TORONTO -- The Yankees are coming off a disastrous road trip, and as they return to the Bronx for a 10-game homestand, they are staring into the abyss of an October without baseball.
And unless something changes over the next couple of days, their starting second baseman on Friday night will be Mark Reynolds.
In and of itself, this isn't terrible. Reynolds played well at second in Wednesday night's 7-2 loss to the Blue Jays, and had more hits -- three -- than the rest of the Yankees combined.
But it also means that Robinson Cano isn't quite ready -- his left hand was still swollen and sore in the Yankees clubhouse after the game, and he said he will not know until after batting practice on Friday afternoon whether he will be able to play that night -- and it means that the Yankees got bad news out of the MRI tube Eduardo Nunez will be riding in Thursday morning.
Nunez was laughing before the game when some of teammates put a wheelchair in front of his locker and Vernon Wells and Joba Chamberlain laid a chalk outline of his body on the infield where he fell after catching a spike in the artificial turf in the eighth inning of Tuesday night's win.
But Nunez was not laughing after the game.

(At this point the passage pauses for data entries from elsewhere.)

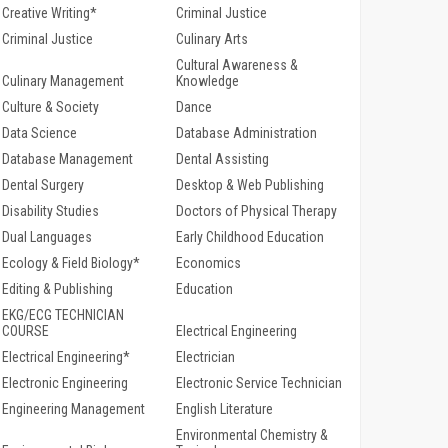
Creative Writing*
Criminal Justice
Criminal Justice
Culinary Arts
Cultural Awareness &
Culinary Management
Knowledge
Culture & Society
Dance
Data Science
Database Administration
Database Management
Dental Assisting
Dental Surgery
Desktop & Web Publishing
Disability Studies
Doctors of Physical Therapy
Dual Languages
Early Childhood Education
Ecology & Field Biology*
Economics
Editing & Publishing
Education
EKG/ECG TECHNICIAN
COURSE
Electrical Engineering
Electrical Engineering*
Electrician
Electronic Engineering
Electronic Service Technician
Engineering Management
English Literature
Environmental Chemistry &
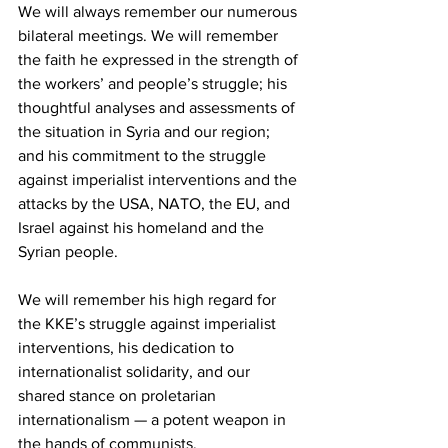
We will always remember our numerous 
bilateral meetings. We will remember 
the faith he expressed in the strength of 
the workers’ and people’s struggle; his 
thoughtful analyses and assessments of 
the situation in Syria and our region; 
and his commitment to the struggle 
against imperialist interventions and the 
attacks by the USA, NATO, the EU, and 
Israel against his homeland and the 
Syrian people.
We will remember his high regard for 
the KKE’s struggle against imperialist 
interventions, his dedication to 
internationalist solidarity, and our 
shared stance on proletarian 
internationalism — a potent weapon in 
the hands of communists.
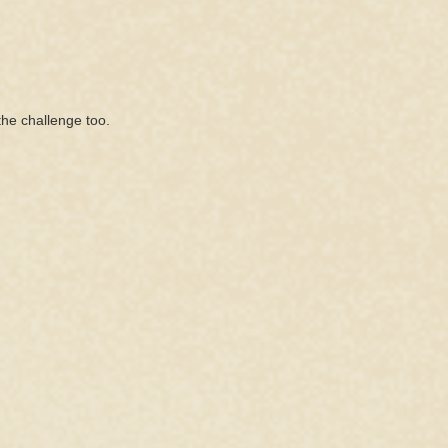
the challenge too.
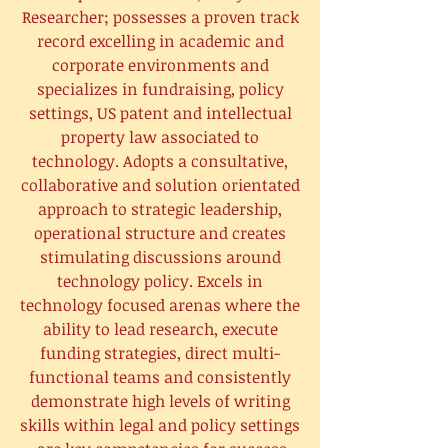
Researcher; possesses a proven track
record excelling in academic and
corporate environments and
specializes in fundraising, policy
settings, US patent and intellectual
property law associated to
technology. Adopts a consultative,
collaborative and solution orientated
approach to strategic leadership,
operational structure and creates
stimulating discussions around
technology policy. Excels in
technology focused arenas where the
ability to lead research, execute
funding strategies, direct multi-
functional teams and consistently
demonstrate high levels of writing
skills within legal and policy settings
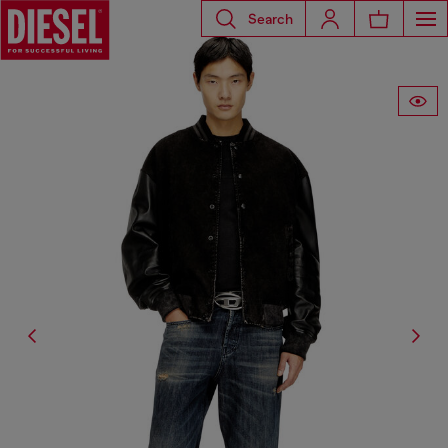
Search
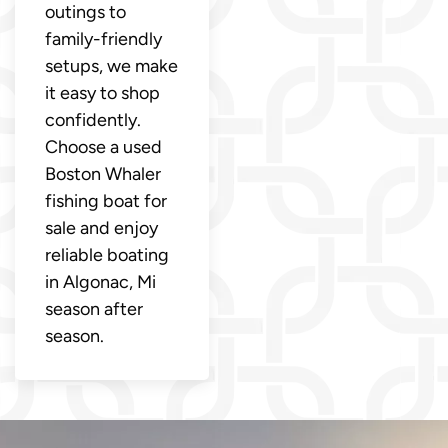
outings to
family-friendly
setups, we make
it easy to shop
confidently.
Choose a used
Boston Whaler
fishing boat for
sale and enjoy
reliable boating
in Algonac, Mi
season after
season.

He was originally in the starting lineup, but was scratched when he found he still could not run on the right knee that had buckled under him. Now, after three hours of treatment, it was still sore, stiff and unstable, and he was admittedly worried about what Thursday's test would reveal.
Asked what he thought it was, Nunez said, "Something bad. I may have to miss a couple, two weeks. There's only five weeks and the season's over. If I miss two or three more weeks, that would be almost the whole year."
Nunez placed the soreness as alongside the inner and outer edges of his knee.
"He just couldn’t run full speed, and he felt compromised that his knee was not stable, so I scratched him," Joe Girardi said. "Now we'll have to wait and see what the MRI says."
-- The passed ball that cost the Yankees two runs in the first inning was the result, Chris Stewart said, of Hiroki Kuroda throwing a fastball after Stewart had called for a slider. "I expected it to break down and away, but it kept straight and hit off my glove," said Stewart, who has eight passed balls this season. "I tried to force the issue after that, I probably should have just eaten the ball, and gone on to the next hitter. Unfortunately I hit him in the back and two runs come around to score. It’s a big blow, especially the way Hiro’s been throwing. He hasn’t been really catching the breaks, and for me to do something like that and add on to the misery, it sucks."
-- Girardi said he had "no problem" with third base coach Rob Thomson sending Alex Rodriguez home on Reynolds' fourth-inning RBI double, resulting in A-Rod getting thrown out easily at the plate and shortening what could have been a big inning. "Well, it didn't help us, that's for sure," Girardi said. "But it's a read and unfortunately it didn't work out."